TEXTE FOURNI ▸
Telle est la méthode de Descartes. Telles sont ses promesses ou ses espérances. Elles sont grandes sans doute: & pour sentir au juste ce qu'elles peuvent valoir, il est bon d'avertir le lecteur qu'il ne doit point se prévenir contre ce renoncement à toute connoissance sensible, par lequel ce Philosophe débute. On est d'abord tenté de rire en le voyant hésiter à croire qu'il n'y ait ni monde, ni lieu, ni aucun corps autour de lui: mais c'est un doute métaphysique, qui n'a rien de ridicule ni de dangereux; & pour en juger sérieusement, il est bon de se rappeller les circonstances où Descartes se trouvoit. Il étoit né avec un grand génie; & il régnoit alors dans les écoles un galimathias d'entités, de formes substancielles, & de qualités attractives, répulsives, retentrices, concoctrices, expultrices, & autres non moins ridicules ni moins obscures, dont ce grand homme étoit extrèmement rebuté. Il avoit pris goût de bonne heure à la méthode des Géometres, qui d'une vérité incontestable, ou d'un point accordé, conduisent l'esprit à quelqu'autre vérité inconnue; puis de celle - là à une autre, en procedant toûjours ainsi; ce qui procure cette conviction d'où nait une satisfaction parfaite. La pensée lui vint d'introduire la même méthode dans l'étude de la nature; & il crut en partant de quelques vérités simples, pouvoir parvenir aux plus cachées, & enseigner la Physique ou la formation de tous les corps, comme on enseigne la Géométrie.

EXTRAITS DES DONNÉES ▸
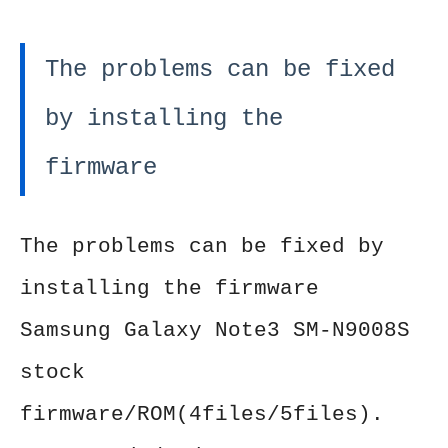
The problems can be fixed
by installing the
firmware
The problems can be fixed by
installing the firmware
Samsung Galaxy Note3 SM-N9008S
stock
firmware/ROM(4files/5files).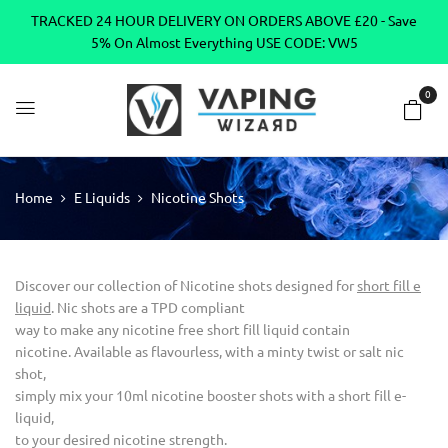
TRACKED 24 HOUR DELIVERY ON ORDERS ABOVE £20 - Save
5% On Almost Everything USE CODE: VW5
0
Home
E Liquids
Nicotine Shots
Discover our collection of Nicotine shots designed for
short fill e
liquid
. Nic shots are a TPD compliant
way to make any nicotine free short fill liquid contain
nicotine. Available as flavourless, with a minty twist or salt nic
shot,
simply mix your 10ml nicotine booster shots with a short fill e-
liquid,
to your desired nicotine strength.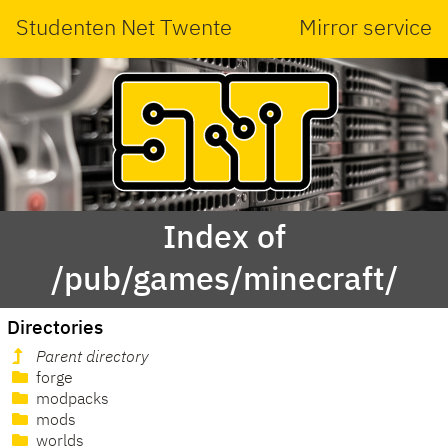
Studenten Net Twente
Mirror service
Index of
/pub/games/minecraft/
Directories
Parent directory
forge
modpacks
mods
worlds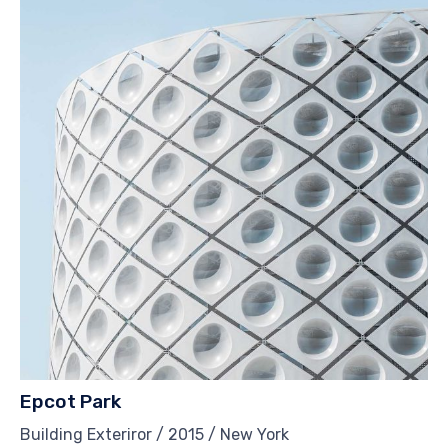
Epcot Park
Building Exteriror / 2015 / New York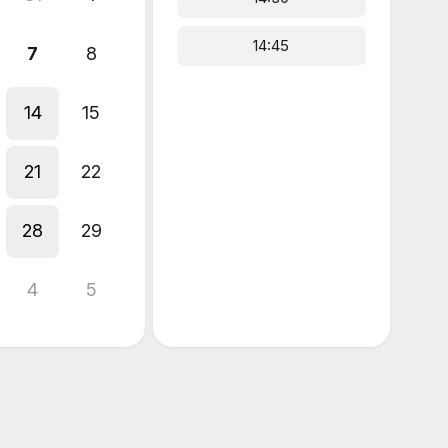
14:45
7
8
14
15
21
22
28
29
4
5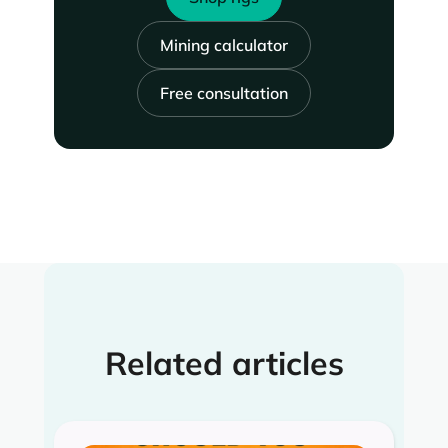
Mining calculator
Free consultation
Related articles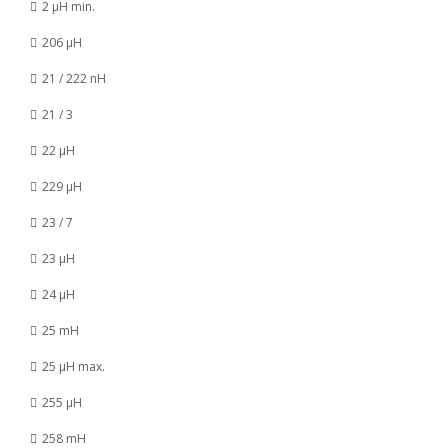
2 µH min.
206 µH
21 / 222 nH
21 / 3
22 µH
229 µH
23 / 7
23 µH
24 µH
25 mH
25 µH max.
255 µH
258 mH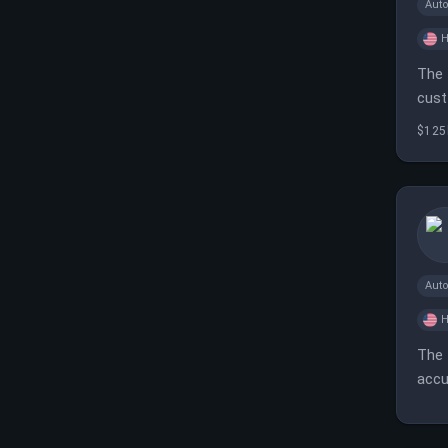
Aut
H
The 
cust
$125
Aut
H
The 
accu
orga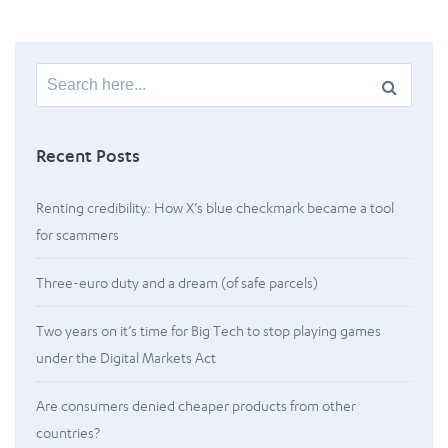
Search
for:
Recent Posts
Renting credibility: How X’s blue checkmark became a tool
for scammers
Three-euro duty and a dream (of safe parcels)
Two years on it’s time for Big Tech to stop playing games
under the Digital Markets Act
Are consumers denied cheaper products from other
countries?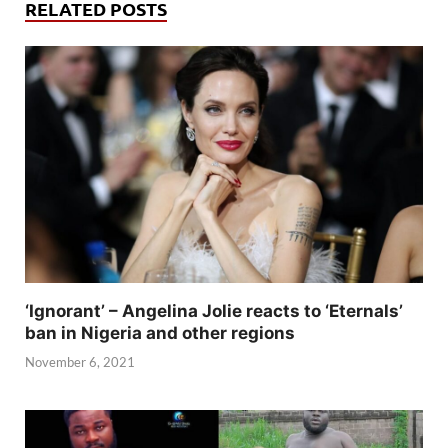
RELATED POSTS
‘Ignorant’ – Angelina Jolie reacts to ‘Eternals’
ban in Nigeria and other regions
November 6, 2021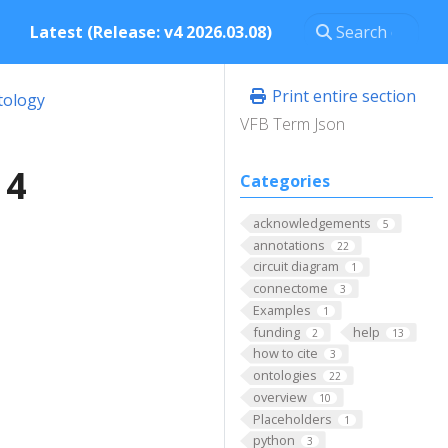
Latest (Release: v4 2026.03.08)
Print entire section
tology
VFB Term Json
 4
Categories
acknowledgements
5
annotations
22
circuit diagram
1
connectome
3
Examples
1
funding
help
2
13
how to cite
3
ontologies
22
overview
10
Placeholders
1
python
3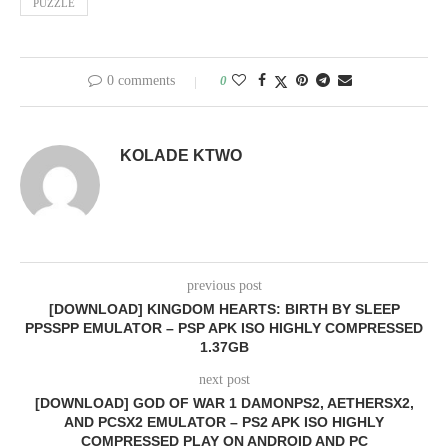
PUZZLE
0 comments
0
KOLADE KTWO
previous post
[DOWNLOAD] KINGDOM HEARTS: BIRTH BY SLEEP
PPSSPP EMULATOR – PSP APK ISO HIGHLY COMPRESSED
1.37GB
next post
[DOWNLOAD] GOD OF WAR 1 DAMONPS2, AETHERSX2,
AND PCSX2 EMULATOR – PS2 APK ISO HIGHLY
COMPRESSED PLAY ON ANDROID AND PC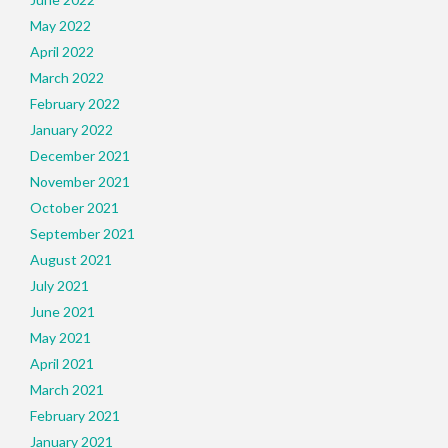
May 2022
April 2022
March 2022
February 2022
January 2022
December 2021
November 2021
October 2021
September 2021
August 2021
July 2021
June 2021
May 2021
April 2021
March 2021
February 2021
January 2021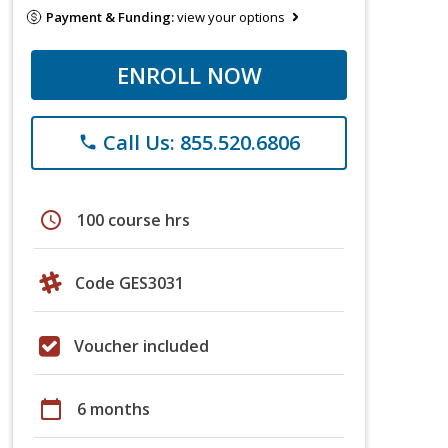
Payment & Funding:
view your options
ENROLL NOW
Call Us: 855.520.6806
phone
schedule
100 course hrs
Code GES3031
Voucher included
calendar_today
6 months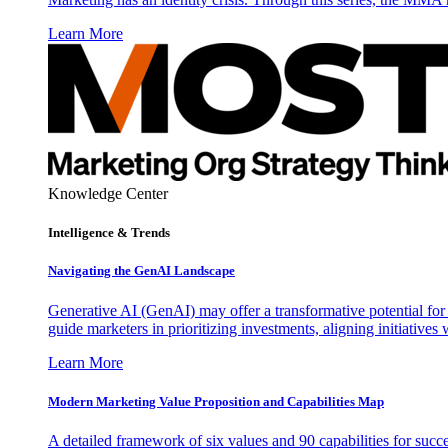
Learn More
Knowledge Center
Intelligence & Trends
Navigating the GenAI Landscape
Generative AI (GenAI) may offer a transformative potential for 
guide marketers in prioritizing investments, aligning initiative
Learn More
Modern Marketing Value Proposition and Capabilities Map
A detailed framework of six values and 90 capabilities for succ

CONSIGNE ▸ Dans le texte sur la méthode de Descartes, relevez tous les adjectifs qui désignent des sortes de « qualités » régnant alors dans les écoles.

RÉPONSE ▸ attractives, répulsives, retentrices, concoctrices, expultrices